Let's assume the application has a few a entities, one of them will be the User. In a typical SQL world you
would have a table that has something like user_id, first_name and so on. Then all other tables will be linked to
this table with Foreign Primary Key on user_id. If we would try to replicate this scenario the schema will
look like this:
/* users collection */
> db.users.find().pretty()
{
"_id" : ObjectId("5107fb6736141503d37b6a31"),
"username" : "johnd",
"password" : "bc7a0154948baa69ecbe1d7843b25113fc5f3f20",
"first_name" : "fname"
}
>
/* objects collection - linking back to users via user_id */
> db.objects.find().pretty()
{
"_id" : ObjectId("5107fc7536141503d37b6a32"),
"user_id" : ObjectId("5107fb6736141503d37b6a31"),
"data" : "all the goodies you need"
}
>
What can go wrong with this schema ?! Well, let's say we will shard on the users._id key, than MongoDB will
split data based on the chunk size as need it and distribute it accordingly.
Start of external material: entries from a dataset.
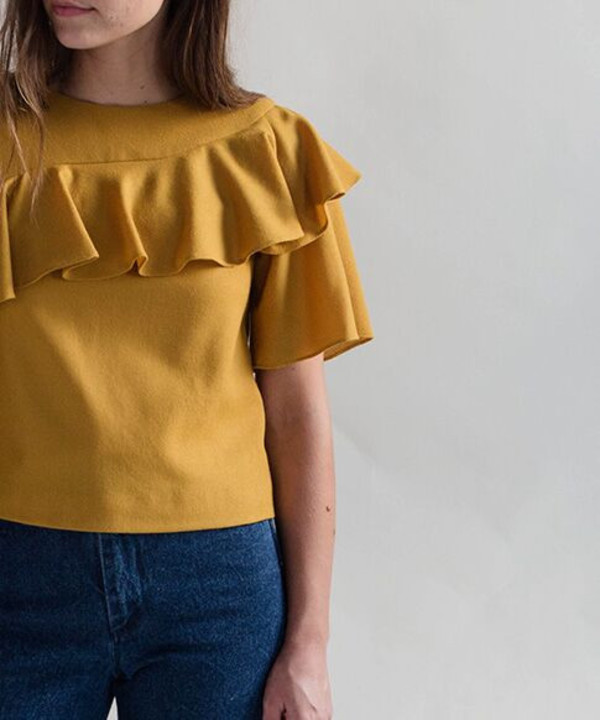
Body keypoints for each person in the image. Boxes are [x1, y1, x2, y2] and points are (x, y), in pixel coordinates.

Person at [0, 0, 374, 718]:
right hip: (18, 569)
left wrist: (310, 645)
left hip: (217, 588)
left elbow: (297, 413)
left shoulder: (267, 150)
On the objects collection we will
have different options to shard, we can use the objects._id or objects.user_id etc. However if user X is located on
shard01 and most of his entries (if not all) are located on shard02 than if shard02 is down the user will be
without entries! If shard01 is down the user can't even use the system. So what will be a better approach?
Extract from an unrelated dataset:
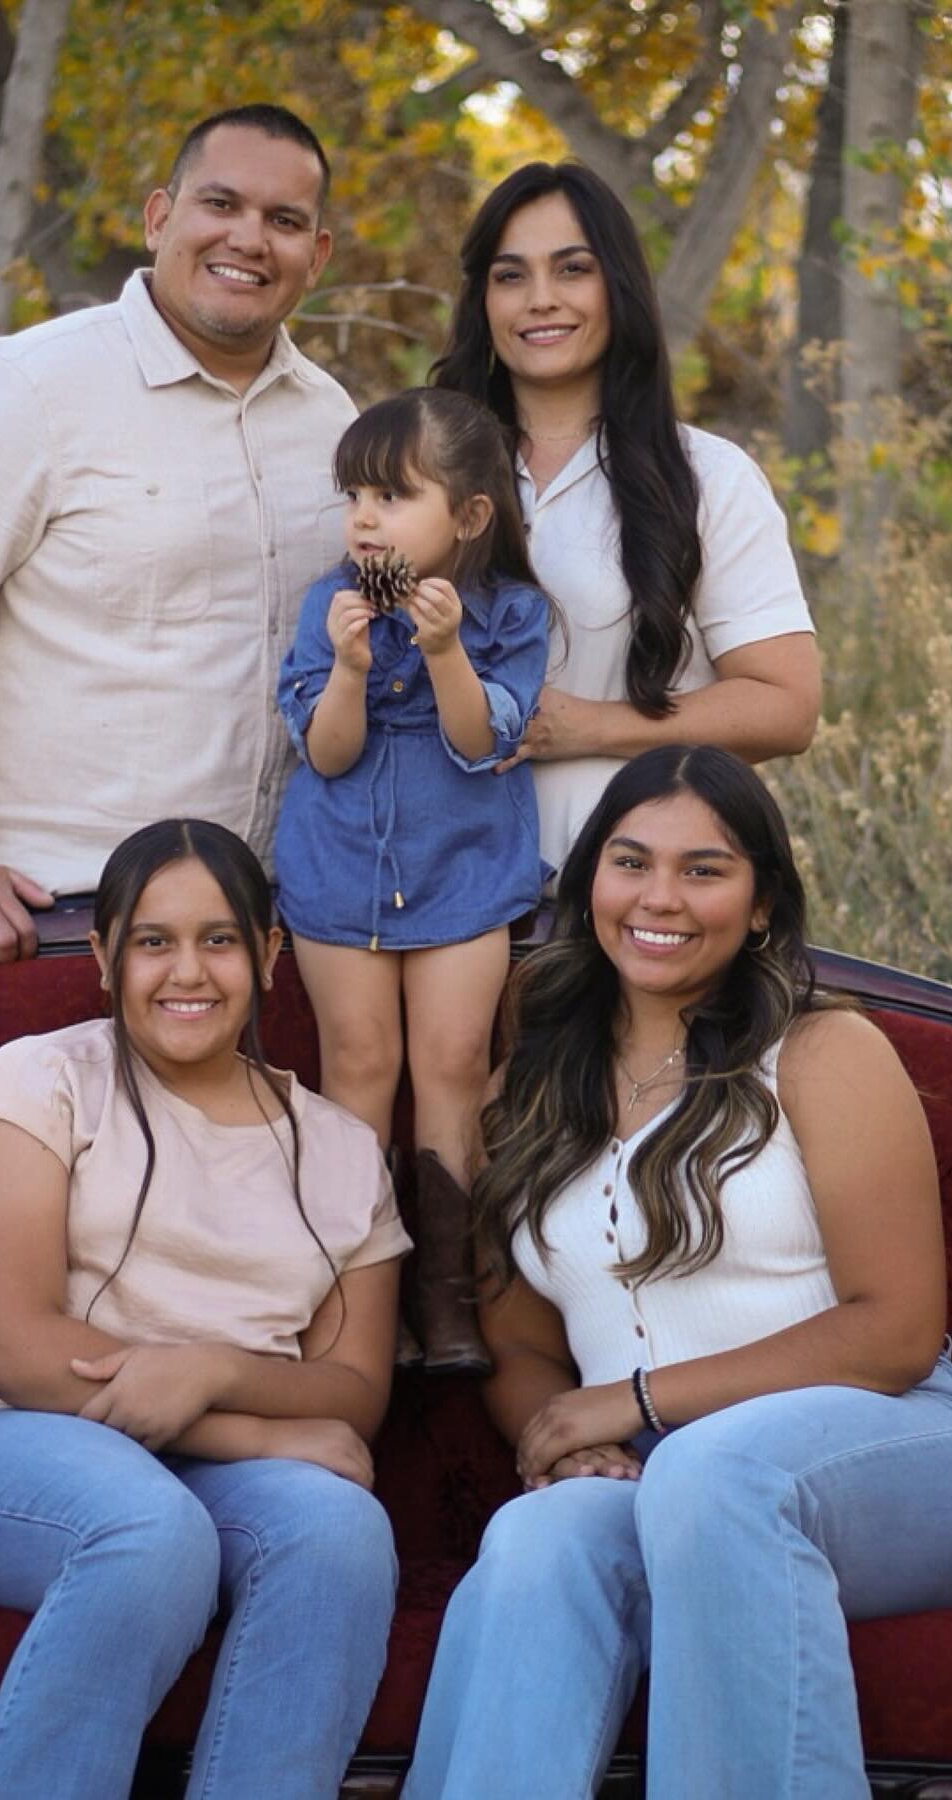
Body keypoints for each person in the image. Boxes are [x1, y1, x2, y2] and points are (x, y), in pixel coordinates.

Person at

Locality of the data, have the user collection contain the objects collection. So this will look as:
/* users collection embeds the objects collection */
> db.users.find( {"username": "bobc"}).pretty()
{
"_id" : ObjectId("5107fe2936141503d37b6a33"),
"username" : "bobc",
"password" : "ad7a0154948baa69ecbe1d7843b25113fc5f3f20",
"first_name" : "fname",
"data" : {
"key" : "value"
}
}
With this schema if any of the shards are down than the user can NOT use the system but in case
it can use the system his data will be consistent.
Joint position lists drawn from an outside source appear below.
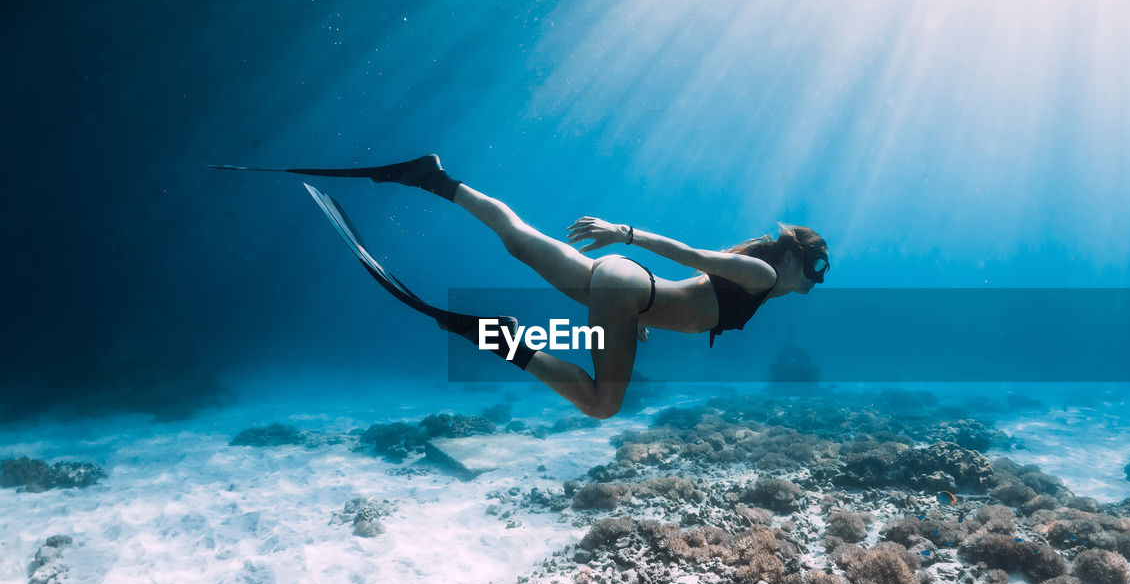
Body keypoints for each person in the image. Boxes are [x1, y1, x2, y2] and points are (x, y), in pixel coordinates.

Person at [295, 154, 829, 419]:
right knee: (603, 405)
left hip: (625, 290)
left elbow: (687, 295)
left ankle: (434, 178)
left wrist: (636, 316)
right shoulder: (761, 276)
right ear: (788, 258)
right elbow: (693, 257)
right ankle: (502, 339)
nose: (817, 278)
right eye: (815, 266)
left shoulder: (758, 278)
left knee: (518, 238)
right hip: (628, 290)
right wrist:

The process of choosing the 'right' sharding key is very tricky, has a few constraints from the MongoDB part
as well it depends on your data structure and requirements. For more info see
Shard keys for MongoDB.
Final review of the total requirements:
- has to be resilient to failures
MongoDB ability to function into a Replica Set.
- has to be responsive all the time
MongoDB Replica Set, write to Primary and read from Secondary. In the case you need more capacity
there are two options, upscale of instance size and sharding.
- will need to support an initial high volume of users with the option to grow
Again Sharding and Replica Sets will fulfill.
- balanced as 70% reads and 30% writes for the database traffic
For the writes you have the option to add more shards, for reads you can add more servers to
the existing Replica Sets, I choose three servers but nobody stops you from adding five for example.
- to be cost effective (this is always relative to the business's budget)
Considering all other requirements having three members per Replica Set will be the minimum to have.
- because of the above (cost) constraint the business agree that if a catastrophic failures happens into
a region will be ok to have downtime but not ok to not be able to bring the site up somewhere else in a
manner of a few hours.
In the case of total failure of Primary Site from region US-EAST you can still have the data in US-WEST.
If your infrastructure is automated it will take no time to re-create all three architecture layers.
- Backups of the data
The nodes from US-WEST are the perfect candidate for this. Use EBS snapshots and ship data to S3.
With these snapshots you can recover even if all nodes (including US-WEST) are down.